Существуют некоторые деревья, которые могут жить пять тысяч лет, некоторые холоднокровные животные, которые могут жить двести лет, некоторые теплокровные животные, которые могут жить сто лет, но каждому многоклеточному организму приходит конец – смерть.
Смерть является существенной частью успешного функционирования жизни. Постоянно появляются новые индивидуумы с новыми сочетаниями хромосом и генов, а также с мутировавшими генами. Они, так сказать, представляют новые попытки приспособления организмов к окружающей среде. Без непрерывного прибывания новых организмов, которые не просто копии старых, остановилась бы эволюция. Естественно, новые организмы не могут должным образом выполнять свою роль, если старые не ушли со сцены после того, как выполнили свою функцию воспроизводства. Короче говоря, смерть отдельного индивидуума существенно важна для жизни вида.
Однако существенно важно, чтобы отдельный индивидуум не умирал, не успев воспроизвести потомство, по крайней мере не в столь многочисленных случаях, чтобы привести популяцию к вымиранию.
У людей нет относительного иммунитета против ущерба, причиняемого преждевременной смертью индивидуума, которым обладают мелкие плодовитые виды. Люди сравнительно крупны, долго живут и медленно размножаются, так что слишком быстрые отдельные смерти заключают в себе угрозу катастрофы. Быстрая смерть неожиданно большого количества людей может нанести серьезный урон популяции человека. Нетрудно себе представить, как преждевременная смертность, дошедшая до крайности, стирает с лица Земли род человеческий.
Наиболее опасным в этом отношении является класс нарушения функций, называемый «инфекционное заболевание». Существует много нарушений, которые воздействуют на человека по той или иной причине и могут убить его, но которые не будут сами по себе представлять опасность для вида, потому что строго ограничиваются страдающим индивидуумом. Однако там, где болезнь определенным образом может перейти от одного человека к другому, и где ее появление у отдельного индивидуума может привести к смерти не только его самого, но также и миллионы других, там существует возможность катастрофы.
И, конечно, в исторические времена инфекционные заболевания подошли к уничтожению человеческого вида ближе, чем хищническое истребление каким-либо животным. Хотя инфекционные заболевания, даже в наихудшем варианте, никогда на самом деле до конца не расправлялись с людьми как с видом (это очевидно), они могут нанести серьезный урон цивилизации и изменить ход истории. Они, собственно, и делали это, и не однажды.
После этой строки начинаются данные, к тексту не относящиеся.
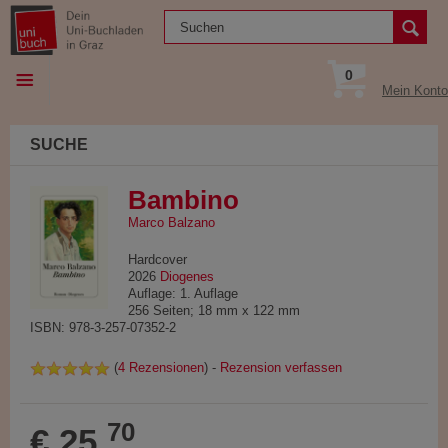
0
Mein Konto
SUCHE
Bambino
Marco Balzano
Hardcover
2026
Diogenes
Auflage: 1. Auflage
256 Seiten; 18 mm x 122 mm
ISBN: 978-3-257-07352-2
(
4 Rezensionen
) -
Rezension verfassen
70
€ 25,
Ситуация, может быть, даже ухудшилась с приходом Цивилизации. Цивилизация означает рост городов и скопление людей в тесных кварталах. Точно так же как огонь может гораздо быстрее с дерева на дерево распространиться в густом лесу, так и инфекционное заболевание может гораздо быстрее распространиться в густонаселенных кварталах, чем в разбросанных поселках.
Приведем несколько печально известных случаев из истории.
В 431 году до н. э. город Афины и его союзники вступили в войну со Спартой и ее союзниками. Это была двадцатисемилетняя война, которая разрушила Афины и в значительной степени всю Грецию. Поскольку Спарта контролировала страну, все афинское население сгрудилось в окруженном стеной городе Афины. Здесь они были в безопасности и могли снабжаться провизией с моря, которое контролировалось афинским флотом. Весьма вероятно, что Афины выиграли бы войну на истощение, и Греция избежала бы разрушений, если бы не болезнь.
В 430 году до н. э. на густонаселенные Афины обрушилась чума и убила 20 процентов жителей, включая их харизматического лидера Перикла. Афины продолжали сражаться, но так и не восстановили своего населения и своей мощи и в конце концов войну проиграли.